Mounting MyCloud EX2 on a Linux desktop

Dear Linux users (esp. noob Linux users),

In this post, I supply instructions about how I got this device mounted over the network on my home Linux workstation, that is running Debian Wheezy.

There are at least two other posts about this topic, but neither answers the question in detail, and I was not able to “reply” to either one because, apparently, the admins closed the thread.

First of all, the MyCloud EX2 is actually a small computer running Linux.  In spite of using a lot of free tech that the free software community has developed, Western Digital fails to acknowledge this anywhere on the box or in the documentation.  Not only does WD fail to acknowledge the contribution that many others have made to this product, it also fails to acknowledge that the device is Linux compatible, or indeed offer any explicit assistance to Linux users, the very community from which they have taken the technology without acknowledgement. 

 

I plugged the device into my wireless router and found its address at 192.168.2.10.  Then I put this number into the URL field for my browser in order to see the web interface.  On this web interface, I went to Settings -> Network and turned on NFS and SSH.  I configured the SSH server by setting a password (the username is “sshd”).  You don’t have to do the following part: I logged into the device via

ssh -l sshd 192.168.2.10

Then I could see that the drive lives at /mnt/HD/HD_a2 on the device’s file system.  On the web interface, you can set up “Shares” (click on the Shares tab).  This just creates a new directory under /mnt/HD/HD_a2, to which soft links are created under /nfs and /share on the device’s file system.  Note that you can set (on the web interface) whether the share is writable, and the IP address of the machine that will be mounting the device.  In my case, this was 192.168.2.2. 

Of course, I can already ssh into the device and use scp or rsync, which others claim will be slow for reasons I won’t go into now.  From the command line on my Linux workstation, I created a mount point with:

sudo /mnt/mycloud

Then I was able to mount the device at this location with:

sudo mount -vt nfs4 192.168.2.10:/mnt/HD/HD_a2/ /media/mycloud

Then I could see the device on my own system and I was done.  The soft-links to /nfs/mycloud and /shares/mycloud did not work, but perhaps there is a flag in “mount” that allows you to do this.

Good luck,

Ph

There are at least two other posts about this topic, but neither answers the question in detail, and I was not able to
“reply” to either one because, apparently, the admins closed the thread.

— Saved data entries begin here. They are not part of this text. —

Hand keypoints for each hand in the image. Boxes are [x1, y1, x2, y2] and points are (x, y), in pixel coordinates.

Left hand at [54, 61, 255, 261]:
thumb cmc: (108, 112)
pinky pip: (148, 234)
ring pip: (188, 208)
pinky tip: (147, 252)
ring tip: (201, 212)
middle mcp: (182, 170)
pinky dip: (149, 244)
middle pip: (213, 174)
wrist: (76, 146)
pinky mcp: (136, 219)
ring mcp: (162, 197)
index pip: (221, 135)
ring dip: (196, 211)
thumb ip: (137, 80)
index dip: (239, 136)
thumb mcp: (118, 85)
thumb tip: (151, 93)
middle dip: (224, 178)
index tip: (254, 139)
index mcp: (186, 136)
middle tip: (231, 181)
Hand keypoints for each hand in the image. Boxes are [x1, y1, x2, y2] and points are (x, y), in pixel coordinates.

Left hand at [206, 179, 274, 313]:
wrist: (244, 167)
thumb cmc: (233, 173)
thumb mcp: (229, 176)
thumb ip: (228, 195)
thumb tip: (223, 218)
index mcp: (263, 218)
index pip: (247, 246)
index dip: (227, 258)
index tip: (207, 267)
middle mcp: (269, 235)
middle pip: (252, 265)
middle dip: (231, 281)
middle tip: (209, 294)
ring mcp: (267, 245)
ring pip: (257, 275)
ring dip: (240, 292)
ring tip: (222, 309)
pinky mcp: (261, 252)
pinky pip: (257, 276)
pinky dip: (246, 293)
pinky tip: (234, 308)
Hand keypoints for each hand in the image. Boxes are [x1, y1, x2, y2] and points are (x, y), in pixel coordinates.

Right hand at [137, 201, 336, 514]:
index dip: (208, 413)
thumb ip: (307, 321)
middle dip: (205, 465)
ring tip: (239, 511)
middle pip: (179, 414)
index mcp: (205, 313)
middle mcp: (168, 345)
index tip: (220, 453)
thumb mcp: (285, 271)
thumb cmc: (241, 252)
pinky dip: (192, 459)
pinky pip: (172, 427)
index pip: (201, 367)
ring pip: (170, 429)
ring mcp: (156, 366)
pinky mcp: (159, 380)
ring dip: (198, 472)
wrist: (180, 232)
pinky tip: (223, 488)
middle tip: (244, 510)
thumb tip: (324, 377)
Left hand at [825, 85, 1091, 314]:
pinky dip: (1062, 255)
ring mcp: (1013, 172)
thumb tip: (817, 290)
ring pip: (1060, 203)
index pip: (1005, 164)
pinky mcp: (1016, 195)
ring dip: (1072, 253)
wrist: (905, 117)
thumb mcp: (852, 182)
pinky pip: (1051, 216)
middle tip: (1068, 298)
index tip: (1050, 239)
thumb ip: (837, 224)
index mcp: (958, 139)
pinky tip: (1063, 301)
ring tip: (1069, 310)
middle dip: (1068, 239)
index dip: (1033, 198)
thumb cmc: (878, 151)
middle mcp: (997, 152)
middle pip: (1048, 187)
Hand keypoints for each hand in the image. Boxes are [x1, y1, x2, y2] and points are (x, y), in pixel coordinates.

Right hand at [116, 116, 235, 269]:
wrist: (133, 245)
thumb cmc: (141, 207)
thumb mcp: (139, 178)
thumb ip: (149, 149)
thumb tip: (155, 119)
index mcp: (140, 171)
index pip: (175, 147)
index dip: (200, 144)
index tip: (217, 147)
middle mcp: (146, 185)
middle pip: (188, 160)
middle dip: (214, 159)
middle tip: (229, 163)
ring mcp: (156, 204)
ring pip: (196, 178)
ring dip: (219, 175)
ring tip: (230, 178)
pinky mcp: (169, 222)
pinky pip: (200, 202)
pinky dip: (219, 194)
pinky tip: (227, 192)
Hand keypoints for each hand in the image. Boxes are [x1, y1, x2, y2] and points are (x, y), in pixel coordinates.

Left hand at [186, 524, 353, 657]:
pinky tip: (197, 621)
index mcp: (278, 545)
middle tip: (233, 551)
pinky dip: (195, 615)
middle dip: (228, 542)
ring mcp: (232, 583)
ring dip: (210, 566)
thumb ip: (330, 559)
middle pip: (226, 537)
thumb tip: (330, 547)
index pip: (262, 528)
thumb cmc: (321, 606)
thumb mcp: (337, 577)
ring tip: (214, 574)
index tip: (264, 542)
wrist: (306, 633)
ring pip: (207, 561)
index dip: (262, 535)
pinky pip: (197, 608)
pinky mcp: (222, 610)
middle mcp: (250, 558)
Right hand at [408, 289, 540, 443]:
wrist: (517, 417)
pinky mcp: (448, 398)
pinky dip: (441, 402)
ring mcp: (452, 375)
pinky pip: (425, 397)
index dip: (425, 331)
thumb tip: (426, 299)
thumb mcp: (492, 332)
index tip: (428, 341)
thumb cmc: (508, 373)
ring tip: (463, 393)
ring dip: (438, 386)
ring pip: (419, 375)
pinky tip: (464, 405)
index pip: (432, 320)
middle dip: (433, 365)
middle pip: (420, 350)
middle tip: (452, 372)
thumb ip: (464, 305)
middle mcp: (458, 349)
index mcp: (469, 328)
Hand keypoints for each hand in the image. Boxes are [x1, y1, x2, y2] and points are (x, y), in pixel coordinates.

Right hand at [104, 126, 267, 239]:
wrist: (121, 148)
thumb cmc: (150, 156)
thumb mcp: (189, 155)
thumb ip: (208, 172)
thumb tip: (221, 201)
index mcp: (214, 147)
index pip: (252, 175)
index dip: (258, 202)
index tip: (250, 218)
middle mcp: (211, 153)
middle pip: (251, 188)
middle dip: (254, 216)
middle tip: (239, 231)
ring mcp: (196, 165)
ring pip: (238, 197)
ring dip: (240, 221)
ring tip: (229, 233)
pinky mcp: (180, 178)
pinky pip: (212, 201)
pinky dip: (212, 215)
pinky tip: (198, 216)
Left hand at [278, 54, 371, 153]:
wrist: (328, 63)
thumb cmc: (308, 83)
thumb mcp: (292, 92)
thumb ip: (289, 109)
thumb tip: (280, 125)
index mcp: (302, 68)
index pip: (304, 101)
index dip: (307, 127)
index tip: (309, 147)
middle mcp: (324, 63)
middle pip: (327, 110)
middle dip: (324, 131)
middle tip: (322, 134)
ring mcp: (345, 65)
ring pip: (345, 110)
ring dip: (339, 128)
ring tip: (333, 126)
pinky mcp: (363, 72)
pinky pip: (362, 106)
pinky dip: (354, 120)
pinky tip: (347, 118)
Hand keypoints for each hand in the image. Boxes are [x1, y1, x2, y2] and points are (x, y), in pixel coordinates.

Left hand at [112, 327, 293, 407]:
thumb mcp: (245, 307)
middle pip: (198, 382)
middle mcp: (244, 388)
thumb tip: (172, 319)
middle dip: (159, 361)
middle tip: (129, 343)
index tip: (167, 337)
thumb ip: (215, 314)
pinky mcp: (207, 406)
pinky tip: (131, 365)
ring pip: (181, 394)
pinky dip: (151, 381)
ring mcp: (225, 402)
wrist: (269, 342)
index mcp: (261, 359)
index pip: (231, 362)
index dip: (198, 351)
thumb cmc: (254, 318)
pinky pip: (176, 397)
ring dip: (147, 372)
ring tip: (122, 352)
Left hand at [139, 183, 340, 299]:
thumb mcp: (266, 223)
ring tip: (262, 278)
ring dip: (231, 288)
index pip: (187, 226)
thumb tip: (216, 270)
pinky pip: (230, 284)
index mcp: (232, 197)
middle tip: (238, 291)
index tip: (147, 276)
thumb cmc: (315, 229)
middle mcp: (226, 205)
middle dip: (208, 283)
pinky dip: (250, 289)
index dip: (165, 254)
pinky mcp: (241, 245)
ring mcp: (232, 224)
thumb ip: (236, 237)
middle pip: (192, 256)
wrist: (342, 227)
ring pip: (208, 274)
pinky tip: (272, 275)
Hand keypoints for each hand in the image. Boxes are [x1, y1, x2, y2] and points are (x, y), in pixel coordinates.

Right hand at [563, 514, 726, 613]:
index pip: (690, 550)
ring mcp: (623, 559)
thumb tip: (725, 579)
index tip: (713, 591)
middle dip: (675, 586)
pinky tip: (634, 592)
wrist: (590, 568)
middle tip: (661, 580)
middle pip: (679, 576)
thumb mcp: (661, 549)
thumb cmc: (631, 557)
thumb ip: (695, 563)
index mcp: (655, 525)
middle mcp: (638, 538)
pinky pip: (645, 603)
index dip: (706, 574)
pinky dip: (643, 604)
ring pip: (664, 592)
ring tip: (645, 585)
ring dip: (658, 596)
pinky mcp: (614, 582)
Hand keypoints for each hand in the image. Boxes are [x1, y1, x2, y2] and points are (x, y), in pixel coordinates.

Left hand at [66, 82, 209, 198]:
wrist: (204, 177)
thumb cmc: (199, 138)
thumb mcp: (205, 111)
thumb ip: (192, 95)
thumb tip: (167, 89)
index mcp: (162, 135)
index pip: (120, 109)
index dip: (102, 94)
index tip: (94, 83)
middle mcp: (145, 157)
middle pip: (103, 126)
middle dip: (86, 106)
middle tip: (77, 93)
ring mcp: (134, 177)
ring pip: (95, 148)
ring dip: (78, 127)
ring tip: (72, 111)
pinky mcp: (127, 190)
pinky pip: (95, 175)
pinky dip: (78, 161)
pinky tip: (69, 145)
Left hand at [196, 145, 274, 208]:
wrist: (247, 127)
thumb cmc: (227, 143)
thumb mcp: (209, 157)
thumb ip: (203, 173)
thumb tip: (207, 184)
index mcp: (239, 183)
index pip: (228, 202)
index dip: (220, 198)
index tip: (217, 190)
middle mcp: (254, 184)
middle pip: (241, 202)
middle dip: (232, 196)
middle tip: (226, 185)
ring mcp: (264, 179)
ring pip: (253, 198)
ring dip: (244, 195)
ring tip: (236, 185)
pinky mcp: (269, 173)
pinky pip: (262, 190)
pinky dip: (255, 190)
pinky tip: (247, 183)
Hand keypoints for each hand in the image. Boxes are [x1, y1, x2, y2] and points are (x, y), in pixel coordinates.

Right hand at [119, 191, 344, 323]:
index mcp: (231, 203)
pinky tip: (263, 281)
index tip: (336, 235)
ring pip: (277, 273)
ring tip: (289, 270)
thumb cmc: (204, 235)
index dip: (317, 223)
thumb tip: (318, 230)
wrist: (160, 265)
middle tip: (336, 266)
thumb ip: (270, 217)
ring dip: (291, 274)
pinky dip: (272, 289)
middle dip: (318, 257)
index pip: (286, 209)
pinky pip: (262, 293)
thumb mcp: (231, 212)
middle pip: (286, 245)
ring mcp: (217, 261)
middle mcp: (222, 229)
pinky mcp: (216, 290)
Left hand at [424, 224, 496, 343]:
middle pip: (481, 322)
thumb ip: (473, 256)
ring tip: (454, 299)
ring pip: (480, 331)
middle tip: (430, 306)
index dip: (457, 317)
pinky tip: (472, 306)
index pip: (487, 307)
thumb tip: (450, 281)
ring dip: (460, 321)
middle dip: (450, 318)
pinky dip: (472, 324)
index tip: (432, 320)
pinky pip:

There are no locked threads on this subject… Which threads or questions are you referring to?
Links would be helpful…

 Hi TonyPh12345,

For example, the “reply” button was grayed on this thread:

  http://community.wd.com/t5/WD-My-Cloud/Question-about-linux-and-My-Cloud/td-p/600627

…which is probably the most relevant.

Cheers,

Ph

I should not have said “apparently the admins closed the thread”.  It is of course possible that the original poster closed the thread.  -Ph

Ah… That’s a thread about a different product… mods close threads after a long period of inactivity.